Why not follow this convention?

Best,

I don’t think it reads cleanly.

Thanks Jason for beautiful explanation of imbalanced concept. However I would like to know the solution for this type of situation in real world scenario. How should we tackle this. Could you please suggest on this.

Also what’s your opinion for using neural network for such type of imbalance scenario. Is Neural Networks are capable of handling imbalanced data?

Sir, please suggest.

Yes, I will give tutorials on this soon.

Neural nets can tackle imbalanced classification by setting the class_weight argument when calling fit() in Keras.

They are good in some cases, and less performant in other. Always try a range of methods.

Thanks Jason. Could you please, in this post or in future tutorials:

– give examples of how class_weight argument in Keras is applied;

– explain why they only work intermittently; and

– explain what range of methods should we try?

Many thanks!

Great suggestions, thanks.

Hi Jason,

First of all, thank you for creating invaluable sources on these subjects. I would have one question about your last sentence:

‘Although, if we had the same class distribution with 1,000,000 of the majority class and 1,000 examples of the minority class, the additional 990 minority class examples would likely be invaluable in developing an effective model.’

But if we consider classical sampling theory, why would the additional 990 cases from the minority class NOT help a lot for our model to get better trained on the minority class behavior? I understand that the sampling ratio would not change, but I would find strange that 1 case from the minority class would be equal to 1000 cases from the same class for a model.

Thank you in advance,

Tamas

You’re welcome.

Sorry for the confusion. The problems would not be comparable. The point I’m making is that we would prefer to model domains that offer more observations from the minority class – under the assumption that the decision boundary is non-trivial.

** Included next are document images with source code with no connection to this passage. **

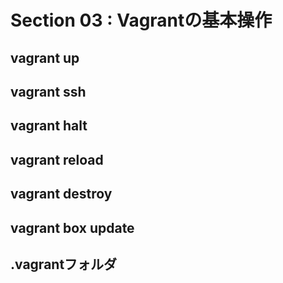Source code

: # Section 03 : Vagrantの基本操作

## vagrant up

## vagrant ssh

## vagrant halt

## vagrant reload

## vagrant destroy

## vagrant box update

## .vagrantフォルダ
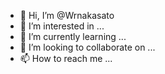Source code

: - 👋 Hi, I’m @Wrnakasato
- 👀 I’m interested in ...
- 🌱 I’m currently learning ...
- 💞️ I’m looking to collaborate on ...
- 📫 How to reach me ...

<!---
Wrnakasato/Wrnakasato is a ✨ special ✨ repository because its `README.md` (this file) appears on your GitHub profile.
You can click the Preview link to take a look at your changes.
--->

Amazing per usual. Thank you very much

Thanks Dave!

Hello,

Can you please include tutorial on multiclass imbalance dataset classification in your tutorial?

Great suggestion, thanks.

What problem are you having with imbalanced multi-class problems exactly?

Hi,

you can include imbalanced multiclass classification for synthetic dataset . Also how to deal /identify and visulaize the class disjuncts like overlapping classes,outliers or overlapping classes multiclass imbalance dataset?

Thanks.

I tend to work with data that is in the 1:10 range and I find that Gradient Boosting outperforms other algorithms consistently which I guess not a surprise. Balancing the data however never seems to offer significant advantage. How does one visualize the distribution when there are more than 2 input values eg 10 or more

Nice, thanks for sharing your finding.

You can use pair-wise scatter plots for more than 2 variables, so called scatter plot matrix.